The biggest and ‘brightest’ companies continue to show they will chase near-term profits at the expense of taking on too much risk.
We won’t claim to have any idea where things go, but the GFC was a slow bleed followed by an explosion.
August 9, 2007 was when French bank BNP signaled it was in trouble.
Jan 22, 2008 the FED slashed the fed funds rate.
March 2008 Bearn Stearns gets forced acquired
Sept 2008 Lehman goes bankrupt and everything goes crazy
These things can take a while to materialize. The S&P500 spent 3-6 months around its August 2007 level (when a European bank first sounded the alarm) before tanking.

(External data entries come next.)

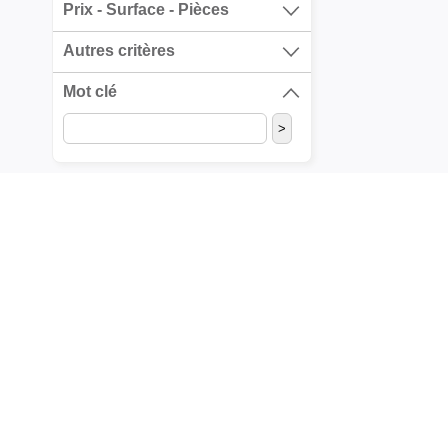
Prix - Surface - Pièces
Autres critères
Mot clé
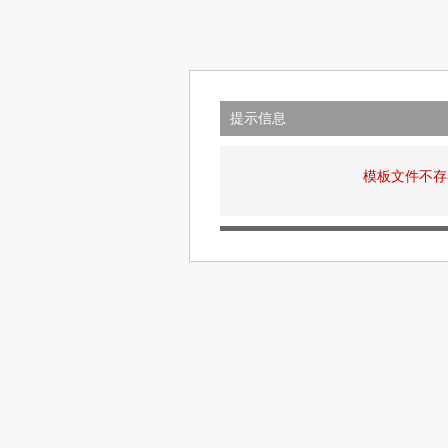
提示信息
模板文件不存在: v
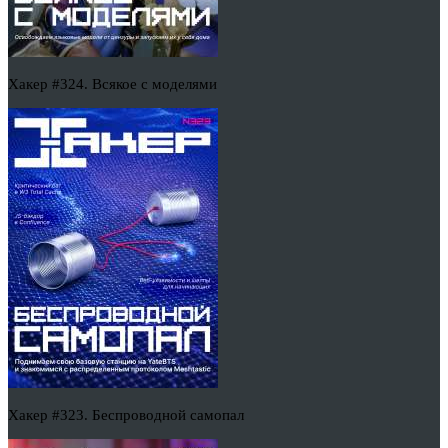
Хакер #324. Всякое с моделями
Хакер #323. Беспроводной самопал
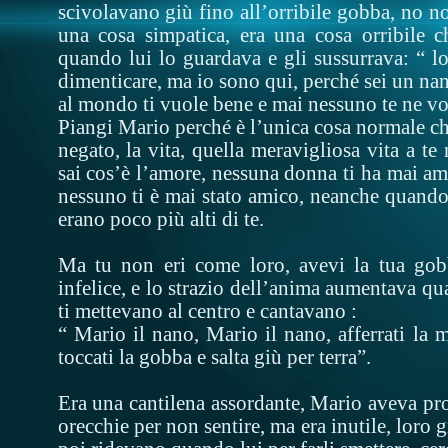
scivolavano giù fino all’orribile gobba, no n
una cosa simpatica, era una cosa orribile 
quando lui lo guardava e gli sussurrava: “ l
dimenticare, ma io sono qui, perché sei un na
al mondo ti vuole bene e mai nessuno te ne vo
Piangi Mario perché è l’unica cosa normale che 
negato, la vita, quella meravigliosa vita a te
sai cos’è l’amore, nessuna donna ti ha mai ama
nessuno ti è mai stato amico, neanche quando e
erano poco più alti di te.
Ma tu non eri come loro, avevi la tua gob
infelice, e lo strazio dell’anima aumentava q
ti mettevano al centro e cantavano :
“ Mario il nano, Mario il nano, afferrati la m
toccati la gobba e salta giù per terra”.
Era una cantilena assordante, Mario aveva pro
orecchie per non sentire, ma era inutile, loro 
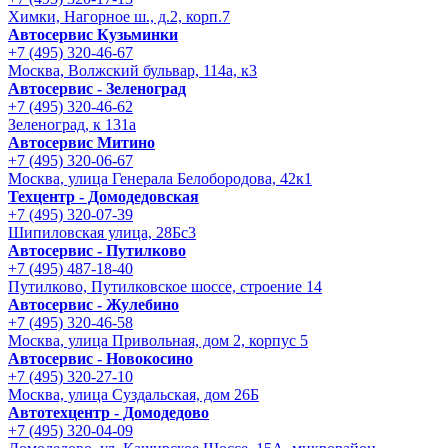
Химки, Нагорное ш., д.2, корп.7
Автосервис Кузьминки
+7 (495) 320-46-67
Москва, Волжский бульвар, 114а, к3
Автосервис - Зеленоград
+7 (495) 320-46-62
Зеленоград, к 131а
Автосервис Митино
+7 (495) 320-06-67
Москва, улица Генерала Белобородова, 42к1
Техцентр - Домодедовская
+7 (495) 320-07-39
Шипиловская улица, 28Бс3
Автосервис - Путилково
+7 (495) 487-18-40
Путилково, Путилковское шоссе, строение 14
Автосервис - Жулебино
+7 (495) 320-46-58
Москва, улица Привольная, дом 2, корпус 5
Автосервис - Новокосино
+7 (495) 320-27-10
Москва, улица Суздальская, дом 26Б
Автотехцентр - Домодедово
+7 (495) 320-04-09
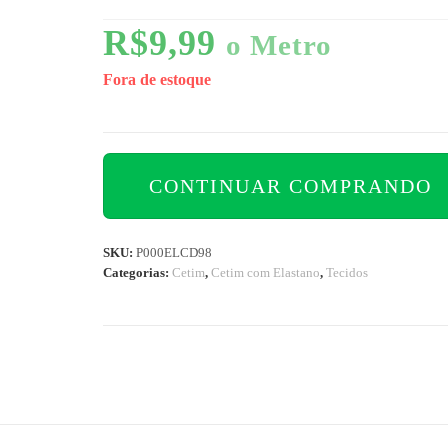
R$
9,99
o Metro
Fora de estoque
CONTINUAR COMPRANDO
SKU:
P000ELCD98
Categorias:
Cetim
,
Cetim com Elastano
,
Tecidos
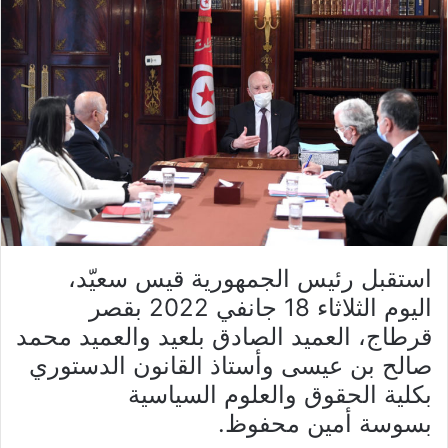
استقبل رئيس الجمهورية قيس سعيّد،
اليوم الثلاثاء 18 جانفي 2022 بقصر
قرطاج، العميد الصادق بلعيد والعميد محمد
صالح بن عيسى وأستاذ القانون الدستوري
بكلية الحقوق والعلوم السياسية
بسوسة أمين محفوظ.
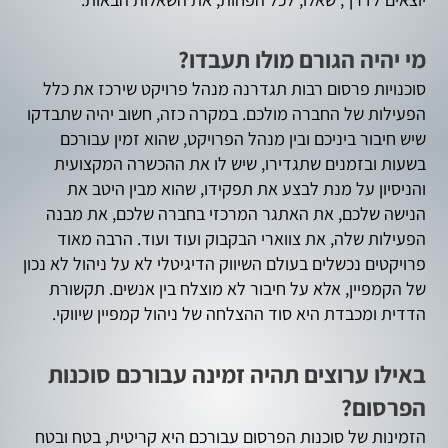
מי יהיה הגורם מולו תעבדו?
סוכנויות פרסום רבות תגדרנה מנהל פרויקט שירכז את כלל
הפעילות של החברה מולכם. במקרה כזה, חשוב יהיה שתבדקו
שיש חיבור ביניכם ובין מנהל הפרויקט, שהוא זמין עבורכם
בשעות ובזמנים שתגדירו, שיש לו את ההכשרה המקצועית
והניסיון על מנת לבצע את תפקידו, שהוא מבין היטב את
הנישה שלכם, את האתגר המרכזי בחברה שלכם, את מבנה
הפעילות שלה, את צווארי הבקבוק ועוד ועוד. הרבה מאוד
פרויקטים נכשלים בעולם השיווק הדיגיטלי לא על ניהול לא נכון
של הקמפיין, אלא על חיבור לא מוצלח בין אנשים. תקשורת
הדדית ומכבדת היא סוד ההצלחה של ניהול קמפיין שיווקי.
באילו ערוצים תהיה זמינה עבורכם סוכנות
הפרסום?
הזמינות של סוכנות הפרסום עבורכם היא קריטית, בטח ובטח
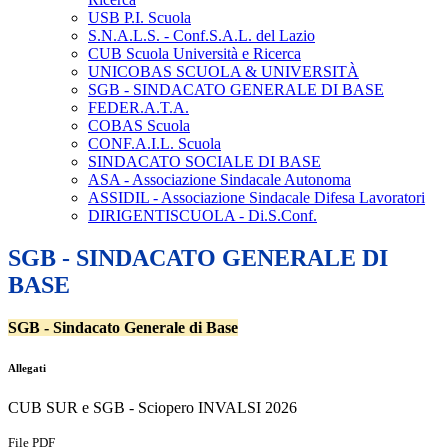
USB P.I. Scuola
S.N.A.L.S. - Conf.S.A.L. del Lazio
CUB Scuola Università e Ricerca
UNICOBAS SCUOLA & UNIVERSITÀ
SGB - SINDACATO GENERALE DI BASE
FEDER.A.T.A.
COBAS Scuola
CONF.A.I.L. Scuola
SINDACATO SOCIALE DI BASE
ASA - Associazione Sindacale Autonoma
ASSIDIL - Associazione Sindacale Difesa Lavoratori
DIRIGENTISCUOLA - Di.S.Conf.
SGB - SINDACATO GENERALE DI
BASE
SGB - Sindacato Generale di Base
Allegati
CUB SUR e SGB - Sciopero INVALSI 2026
File PDF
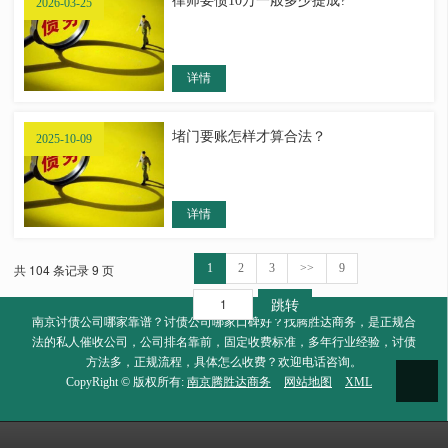
律师要债10万一般多少提成?
2026-03-25
详情
堵门要账怎样才算合法？
2025-10-09
详情
共 104 条记录 9 页
1
2
3
>>
9
跳转
南京讨债公司哪家靠谱？讨债公司哪家口碑好？找腾胜达商务，是正规合
法的私人催收公司，公司排名靠前，固定收费标准，多年行业经验，讨债
方法多，正规流程，具体怎么收费？欢迎电话咨询。
CopyRight © 版权所有:
南京腾胜达商务
网站地图
XML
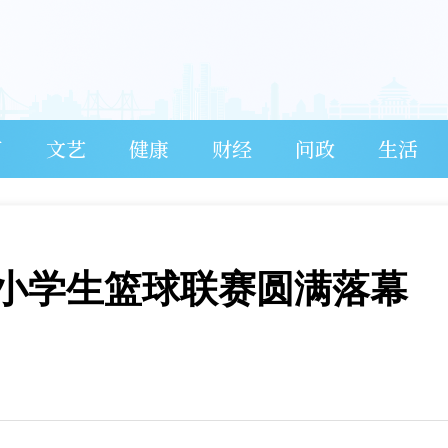
育
文艺
健康
财经
问政
生活
盟小学生篮球联赛圆满落幕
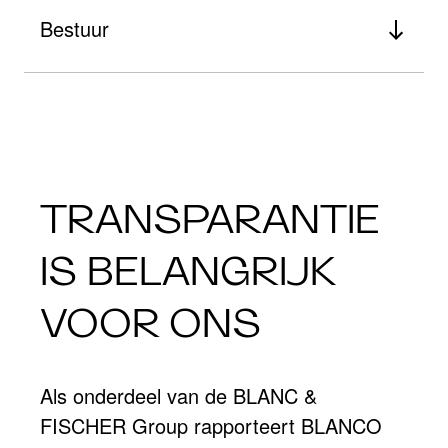
Bestuur
TRANSPARANTIE
IS BELANGRIJK
VOOR ONS
Als onderdeel van de BLANC &
FISCHER Group rapporteert BLANCO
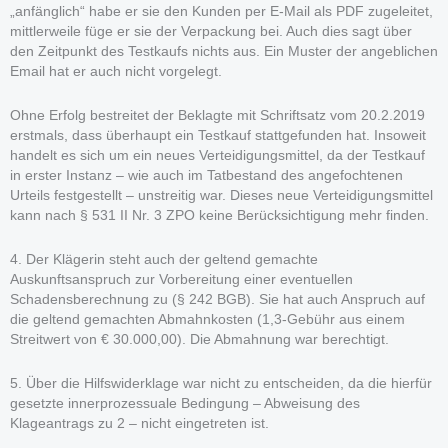
„anfänglich“ habe er sie den Kunden per E-Mail als PDF zugeleitet,
mittlerweile füge er sie der Verpackung bei. Auch dies sagt über
den Zeitpunkt des Testkaufs nichts aus. Ein Muster der angeblichen
Email hat er auch nicht vorgelegt.
Ohne Erfolg bestreitet der Beklagte mit Schriftsatz vom 20.2.2019
erstmals, dass überhaupt ein Testkauf stattgefunden hat. Insoweit
handelt es sich um ein neues Verteidigungsmittel, da der Testkauf
in erster Instanz – wie auch im Tatbestand des angefochtenen
Urteils festgestellt – unstreitig war. Dieses neue Verteidigungsmittel
kann nach § 531 II Nr. 3 ZPO keine Berücksichtigung mehr finden.
4. Der Klägerin steht auch der geltend gemachte
Auskunftsanspruch zur Vorbereitung einer eventuellen
Schadensberechnung zu (§ 242 BGB). Sie hat auch Anspruch auf
die geltend gemachten Abmahnkosten (1,3-Gebühr aus einem
Streitwert von € 30.000,00). Die Abmahnung war berechtigt.
5. Über die Hilfswiderklage war nicht zu entscheiden, da die hierfür
gesetzte innerprozessuale Bedingung – Abweisung des
Klageantrags zu 2 – nicht eingetreten ist.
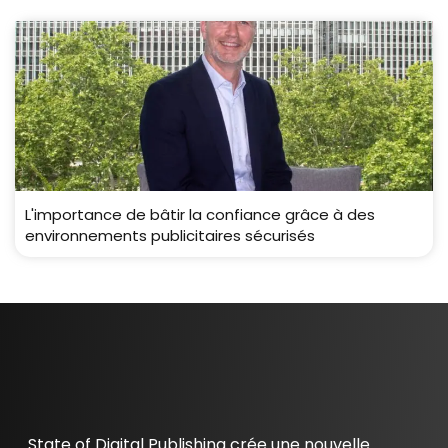
L'importance de bâtir la confiance grâce à des
environnements publicitaires sécurisés
State of Digital Publishing crée une nouvelle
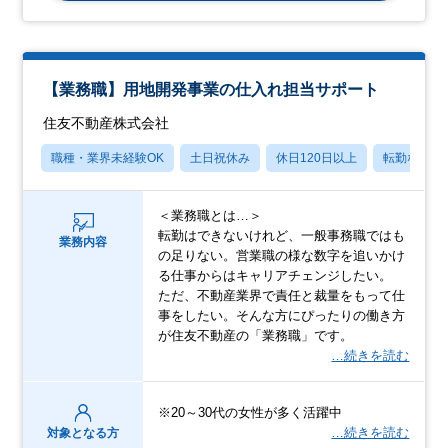
【業務職】用地開発事業の仕入れ担当サポート
住友不動産株式会社
職種・業界未経験OK
土日祝休み
休日120日以上
転勤なし
＜業務職とは…＞
転勤はできないけれど、一般事務職ではも
業務内容
の足りない。営業職の様な数字を追いかけ
る仕事からはキャリアチェンジしたい。
ただ、不動産業界で責任と裁量をもって仕
事をしたい。そんな方にぴったりの働き方
が住友不動産の「業務職」です。
…続きを読む
※20～30代の女性が多く活躍中
…続きを読む
対象となる方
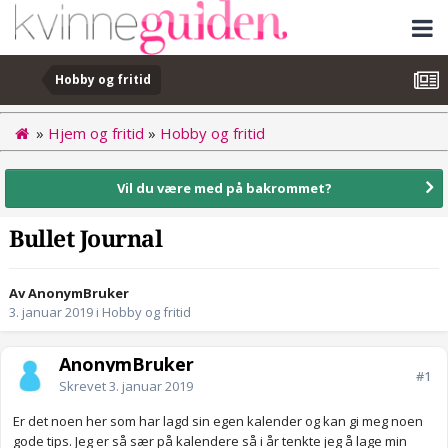
Hobby og fritid
»
Hjem og fritid
»
Hobby og fritid
Vil du være med på bakrommet?
Bullet Journal
Av AnonymBruker
3. januar 2019
i
Hobby og fritid
AnonymBruker
#1
Skrevet
3. januar 2019
Er det noen her som har lagd sin egen kalender og kan gi meg noen
gode tips. Jeg er så sær på kalendere så i år tenkte jeg å lage min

What does it mean for you?
Make sure you have an emergency fund. Make sure you aren’t taking on new debt unnecessarily. And start working on your side incomes while staying in good standing at your W2. (almost like that advice is universally good advice).
Good Luck Anon.
Thank you! This is helpful as I was quite young during the GFC. Please continue to give your perspective as the potential sequel in 2022-? develops for good or ill. I saw a bad omen the other day -- that NINJA Loans have returned. No credit check. No income check. Just lots of extra fees and more interest payments. Banks seem to be SPRINTING to offload as much bad real estate inventory as possible. Have you noticed this as well?
And yes -- I absolutely will continue to stay in good standing with my W2 and work on side hustle. I recently passed having a 15 month emergency fund. Rapidly adding more due to my enhanced cash flow. Got 3 months of dry food (not enough, i'm afraid). I am projected to have 40 month Emergency savings at the end of this year. Life is good.
Excellent write-up! Thank you for the historical reminder. This definitely feels like the beginning of “slow bleed”.